Deputy Minister of Defence
- In office 2000–2009
- President: Sam Nujoma Hifikepunye Pohamba
- Minister: Erkki Nghimtina Charles Namoloh

Personal details
- Born: 23 March 1958 (age 68) South West Africa
- Party: SWAPO
- Occupation: Soldier, politician

Military service
- Allegiance: Namibia
- Branch/service: PLAN Namibian Army
- Years of service: 1975–2000
- Rank: Lieutenant Colonel

= Victor Simunja =

Namibian politician

Victor Simunja (born 23 March 1958) is a Namibian politician. A member of the South West Africa People's Organization (SWAPO), Simunja was appointed to the National Assembly of Namibia in 2000 and served as Deputy Minister of Defense from 2000 to 2009. Simunja rose to the rank of lieutenant colonel in the Namibian Defence Force prior to entering political office. He is a member of the Mafwe ethnic group, indigenous to the Caprivi Strip.

==Military career==
Born at Linyanti in Zambezi Region, Simunja began his military career in 1975 at the age of 17, fleeing into exile in Zambia.

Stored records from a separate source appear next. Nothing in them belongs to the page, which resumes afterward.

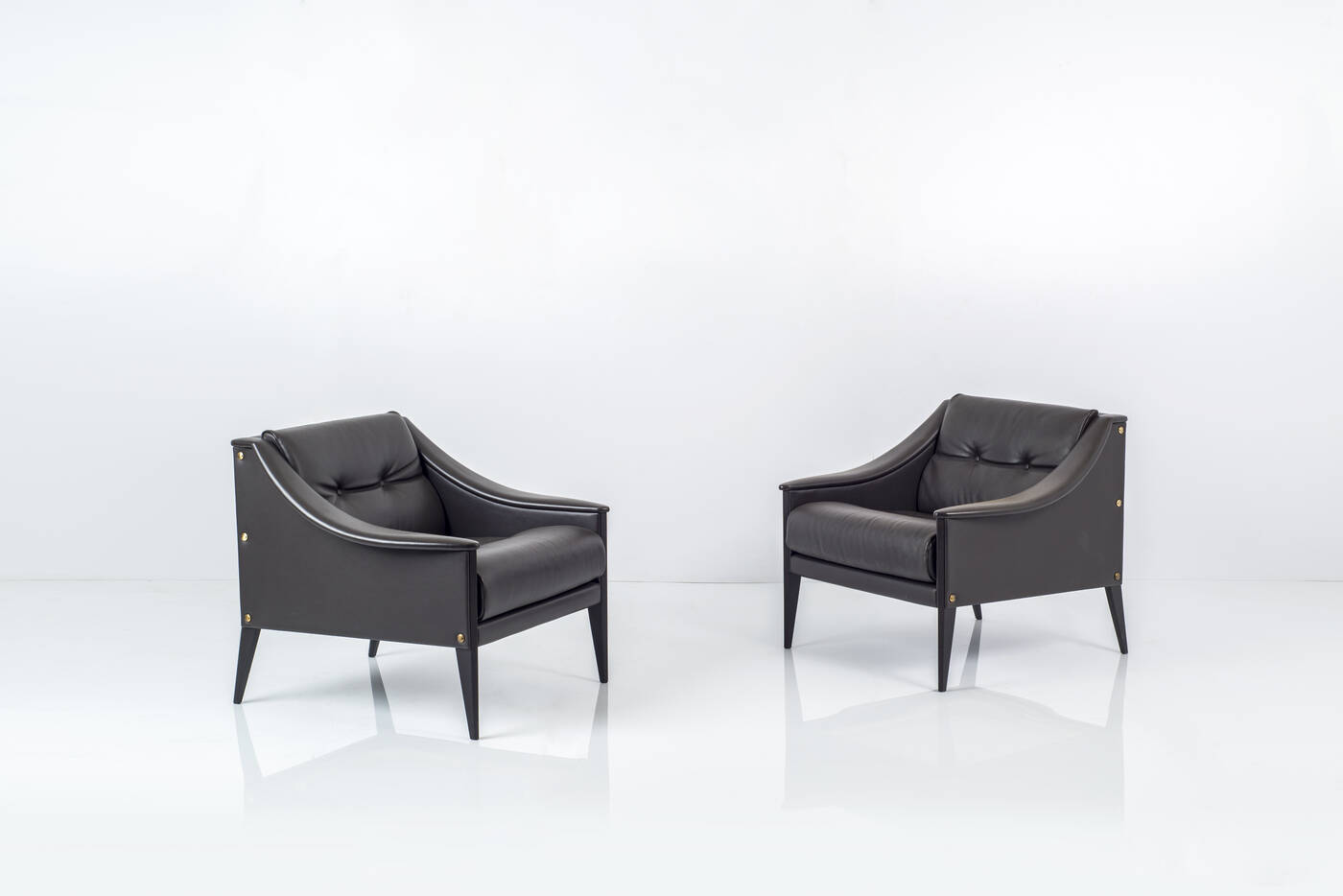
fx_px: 1866
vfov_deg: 27.0
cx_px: 672
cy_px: 448
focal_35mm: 50
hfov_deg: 39.6
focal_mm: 50
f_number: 10
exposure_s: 1/200
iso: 100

Simunja rose the ranks of the People's Liberation Army of Namibia, the military wing of SWAPO during the Namibian War of Independence. He served in a Cuban artillery regiment in Angola. He trained in both the Soviet Union (Vystrel Military Academy in 1982) and United States (Fort Leavenworth from 1992 to 1993). In 1990, he was appointed as acaptain in the Presidential Guard of Honour. From 1991 to 1992, Simunja served as a second in command of the 21 Ceremonial Guard Battalion. Simunja was an instructor at the Namibian Military School in Okahandja from 1993 to 1994. 1994 and 1995 saw Simunja stationed as staff operating officer at the army headquarters in Grootfontein. He was later promoted to lieutenant colonel and appointed as commanding officer of 46 artillery Regiment

==Involvement in the Caprivi conflict==
Simunja led Namibian military operations in the Caprivi Region (today called the Zambezi Region) in 1999 and 2000 against UNITA rebels during the final stages of the Angolan Civil War. Simunja came to even greater international prominence in January 2000 when he displayed 81 suspected UNITA rebels to the media at Rundu.

==Political career==
Simunja was first appointed to the National Assembly as a non-voting member in 2000 by President Nujoma. He was placed at the relatively safe spot of number 24 on SWAPO's National Assembly list prior to the 2004 parliamentary election, which allowed him to return to the National Assembly. In 2002, Simunja came out against private ownership of firearms during a debate in the National Assembly. He was Deputy Minister of Defence from 2000 to 2009, and also served the managing director of Windhoeker Maschinenfabrik.

On Heroes' Day 2014 he was conferred the Excellent Order of the Eagle, First Class.